Segment Start: Provided records

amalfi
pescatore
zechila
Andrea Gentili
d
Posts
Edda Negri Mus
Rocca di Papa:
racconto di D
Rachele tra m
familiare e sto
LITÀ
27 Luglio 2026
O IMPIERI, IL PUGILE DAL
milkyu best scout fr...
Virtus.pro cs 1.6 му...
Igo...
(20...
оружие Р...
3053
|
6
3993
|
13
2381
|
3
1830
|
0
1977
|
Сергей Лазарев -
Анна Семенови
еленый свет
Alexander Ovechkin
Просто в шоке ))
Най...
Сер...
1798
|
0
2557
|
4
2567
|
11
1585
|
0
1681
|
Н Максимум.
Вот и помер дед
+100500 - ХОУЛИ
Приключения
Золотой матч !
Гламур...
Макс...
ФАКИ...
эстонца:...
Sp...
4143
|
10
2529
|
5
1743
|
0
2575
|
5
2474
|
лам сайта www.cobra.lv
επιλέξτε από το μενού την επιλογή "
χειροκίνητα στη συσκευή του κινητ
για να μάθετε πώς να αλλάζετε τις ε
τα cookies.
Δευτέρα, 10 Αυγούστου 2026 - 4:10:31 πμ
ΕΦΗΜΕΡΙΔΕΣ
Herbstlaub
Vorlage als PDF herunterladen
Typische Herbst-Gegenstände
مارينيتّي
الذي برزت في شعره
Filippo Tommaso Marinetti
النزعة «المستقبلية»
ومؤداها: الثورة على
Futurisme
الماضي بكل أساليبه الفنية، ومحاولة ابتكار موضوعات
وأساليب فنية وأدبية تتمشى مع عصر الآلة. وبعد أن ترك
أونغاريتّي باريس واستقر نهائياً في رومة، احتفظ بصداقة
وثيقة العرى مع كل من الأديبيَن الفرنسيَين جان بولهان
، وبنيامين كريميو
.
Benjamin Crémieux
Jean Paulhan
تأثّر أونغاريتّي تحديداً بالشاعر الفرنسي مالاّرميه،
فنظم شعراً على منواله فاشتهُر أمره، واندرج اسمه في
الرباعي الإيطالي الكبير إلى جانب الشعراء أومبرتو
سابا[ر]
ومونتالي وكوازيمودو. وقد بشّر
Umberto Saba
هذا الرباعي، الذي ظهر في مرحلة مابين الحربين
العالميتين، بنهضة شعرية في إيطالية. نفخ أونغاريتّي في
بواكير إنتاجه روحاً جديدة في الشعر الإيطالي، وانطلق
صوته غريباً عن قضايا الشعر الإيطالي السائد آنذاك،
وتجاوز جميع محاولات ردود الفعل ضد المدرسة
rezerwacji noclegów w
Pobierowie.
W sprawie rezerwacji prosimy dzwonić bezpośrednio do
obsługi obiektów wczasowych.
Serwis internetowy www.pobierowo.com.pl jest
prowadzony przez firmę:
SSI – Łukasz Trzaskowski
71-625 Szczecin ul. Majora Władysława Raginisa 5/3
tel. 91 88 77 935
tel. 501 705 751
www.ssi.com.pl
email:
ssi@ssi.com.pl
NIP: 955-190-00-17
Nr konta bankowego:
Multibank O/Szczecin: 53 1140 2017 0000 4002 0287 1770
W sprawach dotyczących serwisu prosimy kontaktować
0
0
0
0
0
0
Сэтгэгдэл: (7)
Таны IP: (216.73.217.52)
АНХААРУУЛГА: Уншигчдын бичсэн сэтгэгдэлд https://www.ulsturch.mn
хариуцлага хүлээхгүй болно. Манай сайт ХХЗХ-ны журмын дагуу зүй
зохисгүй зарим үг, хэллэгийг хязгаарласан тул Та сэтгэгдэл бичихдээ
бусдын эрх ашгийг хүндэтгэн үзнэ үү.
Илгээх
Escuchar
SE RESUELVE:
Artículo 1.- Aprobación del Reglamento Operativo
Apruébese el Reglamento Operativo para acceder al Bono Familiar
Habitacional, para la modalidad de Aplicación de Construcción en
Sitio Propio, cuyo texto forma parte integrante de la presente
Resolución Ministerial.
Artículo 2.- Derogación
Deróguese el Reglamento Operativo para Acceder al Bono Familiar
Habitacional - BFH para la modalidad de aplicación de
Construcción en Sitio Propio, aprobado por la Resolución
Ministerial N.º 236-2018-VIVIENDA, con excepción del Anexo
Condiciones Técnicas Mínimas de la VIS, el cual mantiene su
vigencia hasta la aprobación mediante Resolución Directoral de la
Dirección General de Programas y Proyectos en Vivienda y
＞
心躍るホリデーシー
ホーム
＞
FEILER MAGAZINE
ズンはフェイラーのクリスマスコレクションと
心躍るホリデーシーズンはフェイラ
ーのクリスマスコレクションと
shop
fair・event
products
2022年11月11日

Segment End: Provided records

» The task
From the first line of the data above to the line holding "العالميتين، بنهضة شعرية", reproduce each line exactly; emit no other lines.

» Expected answer
amalfi
pescatore
zechila
Andrea Gentili
d
Posts
Edda Negri Mus
Rocca di Papa:
racconto di D
Rachele tra m
familiare e sto
LITÀ
27 Luglio 2026
O IMPIERI, IL PUGILE DAL
milkyu best scout fr...
Virtus.pro cs 1.6 му...
Igo...
(20...
оружие Р...
3053
|
6
3993
|
13
2381
|
3
1830
|
0
1977
|
Сергей Лазарев -
Анна Семенови
еленый свет
Alexander Ovechkin
Просто в шоке ))
Най...
Сер...
1798
|
0
2557
|
4
2567
|
11
1585
|
0
1681
|
Н Максимум.
Вот и помер дед
+100500 - ХОУЛИ
Приключения
Золотой матч !
Гламур...
Макс...
ФАКИ...
эстонца:...
Sp...
4143
|
10
2529
|
5
1743
|
0
2575
|
5
2474
|
лам сайта www.cobra.lv
επιλέξτε από το μενού την επιλογή "
χειροκίνητα στη συσκευή του κινητ
για να μάθετε πώς να αλλάζετε τις ε
τα cookies.
Δευτέρα, 10 Αυγούστου 2026 - 4:10:31 πμ
ΕΦΗΜΕΡΙΔΕΣ
Herbstlaub
Vorlage als PDF herunterladen
Typische Herbst-Gegenstände
مارينيتّي
الذي برزت في شعره
Filippo Tommaso Marinetti
النزعة «المستقبلية»
ومؤداها: الثورة على
Futurisme
الماضي بكل أساليبه الفنية، ومحاولة ابتكار موضوعات
وأساليب فنية وأدبية تتمشى مع عصر الآلة. وبعد أن ترك
أونغاريتّي باريس واستقر نهائياً في رومة، احتفظ بصداقة
وثيقة العرى مع كل من الأديبيَن الفرنسيَين جان بولهان
، وبنيامين كريميو
.
Benjamin Crémieux
Jean Paulhan
تأثّر أونغاريتّي تحديداً بالشاعر الفرنسي مالاّرميه،
فنظم شعراً على منواله فاشتهُر أمره، واندرج اسمه في
الرباعي الإيطالي الكبير إلى جانب الشعراء أومبرتو
سابا[ر]
ومونتالي وكوازيمودو. وقد بشّر
Umberto Saba
هذا الرباعي، الذي ظهر في مرحلة مابين الحربين
العالميتين، بنهضة شعرية في إيطالية. نفخ أونغاريتّي في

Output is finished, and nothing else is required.